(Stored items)
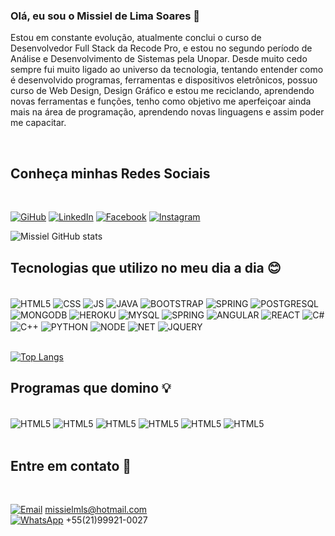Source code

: ### Olá, eu sou o Missiel de Lima Soares 🚀
Estou em constante evolução, atualmente conclui o curso de Desenvolvedor Full Stack da Recode Pro, e estou no segundo período de Análise e Desenvolvimento de Sistemas pela Unopar.
Desde muito cedo sempre fui muito ligado ao universo da tecnologia, tentando entender como é desenvolvido programas, ferramentas e dispositivos eletrônicos, possuo curso de Web Design, Design Gráfico e estou me reciclando, aprendendo novas ferramentas e funções, tenho como objetivo me aperfeiçoar ainda mais na área de programação, aprendendo novas linguagens e assim poder me capacitar. 

<br>

## Conheça minhas Redes Sociais
<br>

[![GiHub](https://img.shields.io/badge/GitHub-100000?style=for-the-badge&logo=github&logoColor=white)](https://github.com/missieldelima/missieldelima/)
[![LinkedIn](https://img.shields.io/badge/LinkedIn-0077B5?style=for-the-badge&logo=linkedin&logoColor=white)](https://www.linkedin.com/in/missiel/)
[![Facebook](https://img.shields.io/badge/Facebook-1877F2?style=for-the-badge&logo=facebook&logoColor=white)](https://www.facebook.com/missiel.assessoria/)
[![Instagram](https://img.shields.io/badge/Instagram-E4405F?style=for-the-badge&logo=instagram&logoColor=white)](https://www.instagram.com/missielsoares/)

![Missiel GitHub stats](https://github-readme-stats.vercel.app/api?username=missieldelima&show_icons=true&theme=radical)

## Tecnologias que utilizo no meu dia a dia 😊

<div style="display: inline_block"><br/>
<img align="center" alt="HTML5" src="https://img.shields.io/badge/HTML5-E34F26?style=for-the-badge&logo=html5&logoColor=white"/>
<img align="center" alt="CSS" src="https://img.shields.io/badge/CSS3-1572B6?style=for-the-badge&logo=css3&logoColor=white"/>
<img align="center" alt="JS" src="https://img.shields.io/badge/JavaScript-F7DF1E?style=for-the-badge&logo=javascript&logoColor=black"/>
<img align="center" alt="JAVA" src="https://img.shields.io/badge/Java-ED8B00?style=for-the-badge&logo=java&logoColor=white"/>
<img align="center" alt="BOOTSTRAP" src="https://img.shields.io/badge/Bootstrap-563D7C?style=for-the-badge&logo=bootstrap&logoColor=white"/>
<img align="center" alt="SPRING" src="https://img.shields.io/badge/Spring-6DB33F?style=for-the-badge&logo=spring&logoColor=white"/>
<img align="center" alt="POSTGRESQL" src="https://img.shields.io/badge/PostgreSQL-316192?style=for-the-badge&logo=postgresql&logoColor=white"/>
<img align="center" alt="MONGODB" src="https://img.shields.io/badge/MongoDB-4EA94B?style=for-the-badge&logo=mongodb&logoColor=white"/>
<img align="center" alt="HEROKU" src="https://img.shields.io/badge/Heroku-430098?style=for-the-badge&logo=heroku&logoColor=white"/>
<img align="center" alt="MYSQL" src="https://img.shields.io/badge/MySQL-00000F?style=for-the-badge&logo=mysql&logoColor=white"/>
<img align="center" alt="SPRING" src="https://img.shields.io/badge/Spring-6DB33F?style=for-the-badge&logo=spring&logoColor=white"/>
<img align="center" alt="ANGULAR" src="https://img.shields.io/badge/Angular-DD0031?style=for-the-badge&logo=angular&logoColor=white"/>
<img align="center" alt="REACT" src="https://img.shields.io/badge/React-20232A?style=for-the-badge&logo=react&logoColor=61DAFB"/>
<img align="center" alt="C#" src="https://img.shields.io/badge/C%23-239120?style=for-the-badge&logo=c-sharp&logoColor=white"/>
<img align="center" alt="C++" src="https://img.shields.io/badge/C%2B%2B-00599C?style=for-the-badge&logo=c%2B%2B&logoColor=white"/>
<img align="center" alt="PYTHON" src="https://img.shields.io/badge/Python-14354C?style=for-the-badge&logo=python&logoColor=white"/>
<img align="center" alt="NODE" src="https://img.shields.io/badge/Node.js-43853D?style=for-the-badge&logo=node.js&logoColor=white"/>
<img align="center" alt="NET" src="https://img.shields.io/badge/.NET-5C2D91?style=for-the-badge&logo=.net&logoColor=white"/>
<img align="center" alt="JQUERY" src="https://img.shields.io/badge/jQuery-0769AD?style=for-the-badge&logo=jquery&logoColor=white"/>
</div>
<BR>

  
[![Top Langs](https://github-readme-stats.vercel.app/api/top-langs/?username=missieldelima)](https://github.com/missieldelima/github-readme-stats)

  
## Programas que domino 💡

<div style="display: inline_block"><br/>
<img align="center" alt="HTML5" src="https://img.shields.io/badge/LibreOffice-18A303?style=for-the-badge&logo=LibreOffice&logoColor=white"/>
<img align="center" alt="HTML5" src="https://img.shields.io/badge/Microsoft_Office-D83B01?style=for-the-badge&logo=microsoft-office&logoColor=white"/>
<img align="center" alt="HTML5" src="https://img.shields.io/badge/Adobe%20Photoshop-31A8FF?style=for-the-badge&logo=Adobe%20Photoshop&logoColor=black"/>
<img align="center" alt="HTML5" src="https://img.shields.io/badge/Adobe%20Illustrator-FF9A00?style=for-the-badge&logo=adobe%20illustrator&logoColor=white"/>
<img align="center" alt="HTML5" src="https://img.shields.io/badge/Adobe%20after%20affects-CF96FD?style=for-the-badge&logo=Adobe%20after%20effects&logoColor=393665"/>
<img align="center" alt="HTML5" src="https://img.shields.io/badge/Adobe%20Premiere%20Pro-9999FF?style=for-the-badge&logo=Adobe%20Premiere%20Pro&logoColor=white"/>

<br>


</div>
<br>


## Entre em contato 💌
<div style="display: inline_block"><br/>


[![Email](https://img.shields.io/badge/Microsoft_Outlook-0078D4?style=for-the-badge&logo=microsoft-outlook&logoColor=white)](mailto:missielmls@hotmail.com
) missielmls@hotmail.com
<br>
[![WhatsApp](https://img.shields.io/badge/WhatsApp-25D366?style=for-the-badge&logo=whatsapp&logoColor=white)](https://api.whatsapp.com/send?phone=5521999210027&text=Ol%C3%A1,%20tudo%20bem%3F)
+55(21)99921-0027


</div>
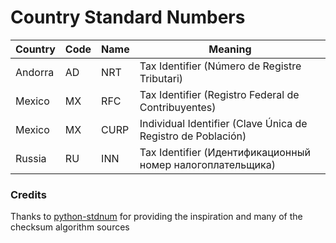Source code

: # Country Standard Numbers

| Country | Code | Name | Meaning                                                      |
| ------- | ---- | ---- | ------------------------------------------------------------ |
| Andorra | AD   | NRT  | Tax Identifier (Número de Registre Tributari)                |
| Mexico  | MX   | RFC  | Tax Identifier (Registro Federal de Contribuyentes)          |
| Mexico  | MX   | CURP | Individual Identifier (Clave Única de Registro de Población) |
| Russia  | RU   | INN  | Tax Identifier (Идентификационный номер налогоплательщика)   |

### Credits

Thanks to [python-stdnum](https://arthurdejong.org/python-stdnum/) for providing the inspiration and
many of the checksum algorithm sources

| EXERCISE BRIEF |
Please repeat the lines above, switching "Tax Identifier" to "Tax ID" everywhere and changing nothing else. Leave the pictures out.

| YOUR SOLUTION |
Source code

: ### Olá, eu sou o Missiel de Lima Soares 🚀
Estou em constante evolução, atualmente conclui o curso de Desenvolvedor Full Stack da Recode Pro, e estou no segundo período de Análise e Desenvolvimento de Sistemas pela Unopar.
Desde muito cedo sempre fui muito ligado ao universo da tecnologia, tentando entender como é desenvolvido programas, ferramentas e dispositivos eletrônicos, possuo curso de Web Design, Design Gráfico e estou me reciclando, aprendendo novas ferramentas e funções, tenho como objetivo me aperfeiçoar ainda mais na área de programação, aprendendo novas linguagens e assim poder me capacitar. 

<br>

## Conheça minhas Redes Sociais
<br>

[![GiHub](https://img.shields.io/badge/GitHub-100000?style=for-the-badge&logo=github&logoColor=white)](https://github.com/missieldelima/missieldelima/)
[![LinkedIn](https://img.shields.io/badge/LinkedIn-0077B5?style=for-the-badge&logo=linkedin&logoColor=white)](https://www.linkedin.com/in/missiel/)
[![Facebook](https://img.shields.io/badge/Facebook-1877F2?style=for-the-badge&logo=facebook&logoColor=white)](https://www.facebook.com/missiel.assessoria/)
[![Instagram](https://img.shields.io/badge/Instagram-E4405F?style=for-the-badge&logo=instagram&logoColor=white)](https://www.instagram.com/missielsoares/)

![Missiel GitHub stats](https://github-readme-stats.vercel.app/api?username=missieldelima&show_icons=true&theme=radical)

## Tecnologias que utilizo no meu dia a dia 😊

<div style="display: inline_block"><br/>
<img align="center" alt="HTML5" src="https://img.shields.io/badge/HTML5-E34F26?style=for-the-badge&logo=html5&logoColor=white"/>
<img align="center" alt="CSS" src="https://img.shields.io/badge/CSS3-1572B6?style=for-the-badge&logo=css3&logoColor=white"/>
<img align="center" alt="JS" src="https://img.shields.io/badge/JavaScript-F7DF1E?style=for-the-badge&logo=javascript&logoColor=black"/>
<img align="center" alt="JAVA" src="https://img.shields.io/badge/Java-ED8B00?style=for-the-badge&logo=java&logoColor=white"/>
<img align="center" alt="BOOTSTRAP" src="https://img.shields.io/badge/Bootstrap-563D7C?style=for-the-badge&logo=bootstrap&logoColor=white"/>
<img align="center" alt="SPRING" src="https://img.shields.io/badge/Spring-6DB33F?style=for-the-badge&logo=spring&logoColor=white"/>
<img align="center" alt="POSTGRESQL" src="https://img.shields.io/badge/PostgreSQL-316192?style=for-the-badge&logo=postgresql&logoColor=white"/>
<img align="center" alt="MONGODB" src="https://img.shields.io/badge/MongoDB-4EA94B?style=for-the-badge&logo=mongodb&logoColor=white"/>
<img align="center" alt="HEROKU" src="https://img.shields.io/badge/Heroku-430098?style=for-the-badge&logo=heroku&logoColor=white"/>
<img align="center" alt="MYSQL" src="https://img.shields.io/badge/MySQL-00000F?style=for-the-badge&logo=mysql&logoColor=white"/>
<img align="center" alt="SPRING" src="https://img.shields.io/badge/Spring-6DB33F?style=for-the-badge&logo=spring&logoColor=white"/>
<img align="center" alt="ANGULAR" src="https://img.shields.io/badge/Angular-DD0031?style=for-the-badge&logo=angular&logoColor=white"/>
<img align="center" alt="REACT" src="https://img.shields.io/badge/React-20232A?style=for-the-badge&logo=react&logoColor=61DAFB"/>
<img align="center" alt="C#" src="https://img.shields.io/badge/C%23-239120?style=for-the-badge&logo=c-sharp&logoColor=white"/>
<img align="center" alt="C++" src="https://img.shields.io/badge/C%2B%2B-00599C?style=for-the-badge&logo=c%2B%2B&logoColor=white"/>
<img align="center" alt="PYTHON" src="https://img.shields.io/badge/Python-14354C?style=for-the-badge&logo=python&logoColor=white"/>
<img align="center" alt="NODE" src="https://img.shields.io/badge/Node.js-43853D?style=for-the-badge&logo=node.js&logoColor=white"/>
<img align="center" alt="NET" src="https://img.shields.io/badge/.NET-5C2D91?style=for-the-badge&logo=.net&logoColor=white"/>
<img align="center" alt="JQUERY" src="https://img.shields.io/badge/jQuery-0769AD?style=for-the-badge&logo=jquery&logoColor=white"/>
</div>
<BR>

  
[![Top Langs](https://github-readme-stats.vercel.app/api/top-langs/?username=missieldelima)](https://github.com/missieldelima/github-readme-stats)

  
## Programas que domino 💡

<div style="display: inline_block"><br/>
<img align="center" alt="HTML5" src="https://img.shields.io/badge/LibreOffice-18A303?style=for-the-badge&logo=LibreOffice&logoColor=white"/>
<img align="center" alt="HTML5" src="https://img.shields.io/badge/Microsoft_Office-D83B01?style=for-the-badge&logo=microsoft-office&logoColor=white"/>
<img align="center" alt="HTML5" src="https://img.shields.io/badge/Adobe%20Photoshop-31A8FF?style=for-the-badge&logo=Adobe%20Photoshop&logoColor=black"/>
<img align="center" alt="HTML5" src="https://img.shields.io/badge/Adobe%20Illustrator-FF9A00?style=for-the-badge&logo=adobe%20illustrator&logoColor=white"/>
<img align="center" alt="HTML5" src="https://img.shields.io/badge/Adobe%20after%20affects-CF96FD?style=for-the-badge&logo=Adobe%20after%20effects&logoColor=393665"/>
<img align="center" alt="HTML5" src="https://img.shields.io/badge/Adobe%20Premiere%20Pro-9999FF?style=for-the-badge&logo=Adobe%20Premiere%20Pro&logoColor=white"/>

<br>


</div>
<br>


## Entre em contato 💌
<div style="display: inline_block"><br/>


[![Email](https://img.shields.io/badge/Microsoft_Outlook-0078D4?style=for-the-badge&logo=microsoft-outlook&logoColor=white)](mailto:missielmls@hotmail.com
) missielmls@hotmail.com
<br>
[![WhatsApp](https://img.shields.io/badge/WhatsApp-25D366?style=for-the-badge&logo=whatsapp&logoColor=white)](https://api.whatsapp.com/send?phone=5521999210027&text=Ol%C3%A1,%20tudo%20bem%3F)
+55(21)99921-0027


</div>
Source code

: # Country Standard Numbers

| Country | Code | Name | Meaning                                                      |
| ------- | ---- | ---- | ------------------------------------------------------------ |
| Andorra | AD   | NRT  | Tax ID (Número de Registre Tributari)                |
| Mexico  | MX   | RFC  | Tax ID (Registro Federal de Contribuyentes)          |
| Mexico  | MX   | CURP | Individual Identifier (Clave Única de Registro de Población) |
| Russia  | RU   | INN  | Tax ID (Идентификационный номер налогоплательщика)   |

### Credits

Thanks to [python-stdnum](https://arthurdejong.org/python-stdnum/) for providing the inspiration and
many of the checksum algorithm sources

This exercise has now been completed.